You can easily import a collection of your own by changing the PID in the above query, or you can provide your own query to migrate over objects in other ways (such as per content model, in order by date created, etc...). If you can write a Solr select query for it, you can migrate it into CLAW. Omitting q from configuration will default to *:* for the Solr query.
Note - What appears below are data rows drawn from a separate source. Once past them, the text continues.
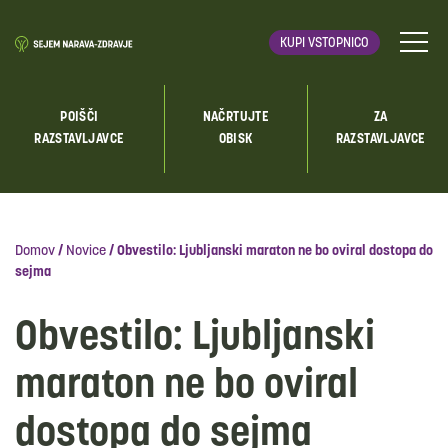
KUPI VSTOPNICO
POIŠČI
NAČRTUJTE
ZA
RAZSTAVLJAVCE
OBISK
RAZSTAVLJAVCE
Domov
/
Novice
/
Obvestilo: Ljubljanski maraton ne bo oviral dostopa do
sejma
Obvestilo: Ljubljanski
maraton ne bo oviral
dostopa do sejma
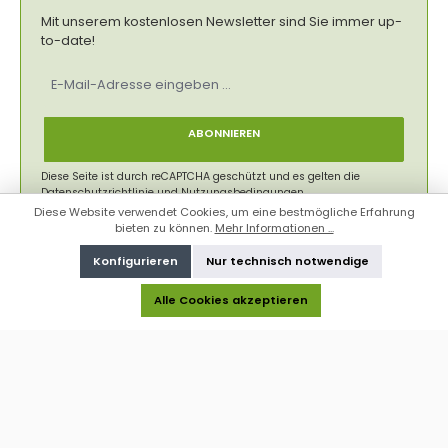
Mit unserem kostenlosen Newsletter sind Sie immer up-
to-date!
E-
Mail-
Adresse
*
ABONNIEREN
Diese Seite ist durch reCAPTCHA geschützt und es gelten die
Datenschutzrichtlinie
und
Nutzungsbedingungen
.
Diese Website verwendet Cookies, um eine bestmögliche Erfahrung
Datenschutz
bieten zu können.
Mehr Informationen ...
Ich habe die
Datenschutzbestimmungen
zur Kenntnis
Konfigurieren
Nur technisch notwendige
genommen und die
AGB
gelesen und bin mit ihnen
einverstanden.
*
Alle Cookies akzeptieren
Once you've updated the configuration, you need to re-import the feature to load your changes. You can do this with drush:

drush -y fim islandora_migrate_7x_claw_feature

You can also use the UI to import the feature if you go to admin/config/development/features and click on the Changed link next to "Migrate 7x Claw Feature".

Changed Link

From there, you can select all changes and clicking "Import Changes"

Import Changes

Running the migrations

You can quickly run all migrations using drush:

drush -y mim --group islandora_7x

If you want to go through the UI, you can visit admin/structure/migrate to see a list of migration groups. The migrations provided by this module have the machine name islandora_7x.

Migrations Groups

You will see 8 migrations. The "7.x Tags Migration from CSV" needs to be run first.

Migrations

Clicking Execute on "7.x Tags Migration from CSV" migration displays a page like

Execute Migration

The operations you can run for a migration are

  • Import - import un-migrated objects (check the "Update" checkbox to re-run previously migrated objects)
  • Rollback - delete all the objects (if any) previously imported
  • Stop - stop a long running import.
  • Reset - reset an import that might have failed.
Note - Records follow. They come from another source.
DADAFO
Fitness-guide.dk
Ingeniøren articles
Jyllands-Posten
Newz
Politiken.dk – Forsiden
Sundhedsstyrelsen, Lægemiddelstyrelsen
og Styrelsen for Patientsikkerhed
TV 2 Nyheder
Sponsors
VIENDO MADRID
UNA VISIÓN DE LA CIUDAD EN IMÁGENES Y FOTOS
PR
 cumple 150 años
If you select "Import", and then click "Execute", it will run the migration. It should process 5 items.

Then you can run the "Islandora Media" migration, which depends on the remaining migrations. Running it effectively runs the entire group of migrations other than the "7.x Tags Migration from CSV" migration. After they're all done, you should be able to navigate to the home page of your CLAW instance and see your content brought over from Islandora 7.x!

Content in CLAW

If you click on any node you should see all its metadata, which has been extracted from its MODS and Solr documents. Here's the original object in Islandora 7.x:

Free Smells in 7x

And here it is in Islandora CLAW:

Free Smells in CLAW

Clicking on the Media tab will reveal all of the datastreams migrated over from 7.x, which you can now manage through CLAW. Here's the original datastreams in Islandora 7.x:

Free Smells Datastreams

And here they are in Islandora CLAW as Media:

Free Smells Media

You can also check out the collection itself, which should have its "Members" block populated:

Collection in CLAW

How this migration works

You provide a query, as q in the source plugin configuration, that defines which objects get migrated. For each result in the query, you can choose to use either the Solr doc for an object, the FOXML file for an object, or a particular datastream for an object by setting the url_type configuration. The migrations for subjects, geographics, and agents all target the MODS file of an object. The migration for datastreams uses FOXML, and the migration for the objects themselves use the Solr doc.

All datastreams are migrated over as-is, regardless of what data is extracted by the migrations and applied as fields.

Collection hierarchy is preserved so long as all the collections are in the q query results.

Subject, geographic, and person/corporate agents from MODS all get transformed into taxonomy terms, and content is tagged with these terms.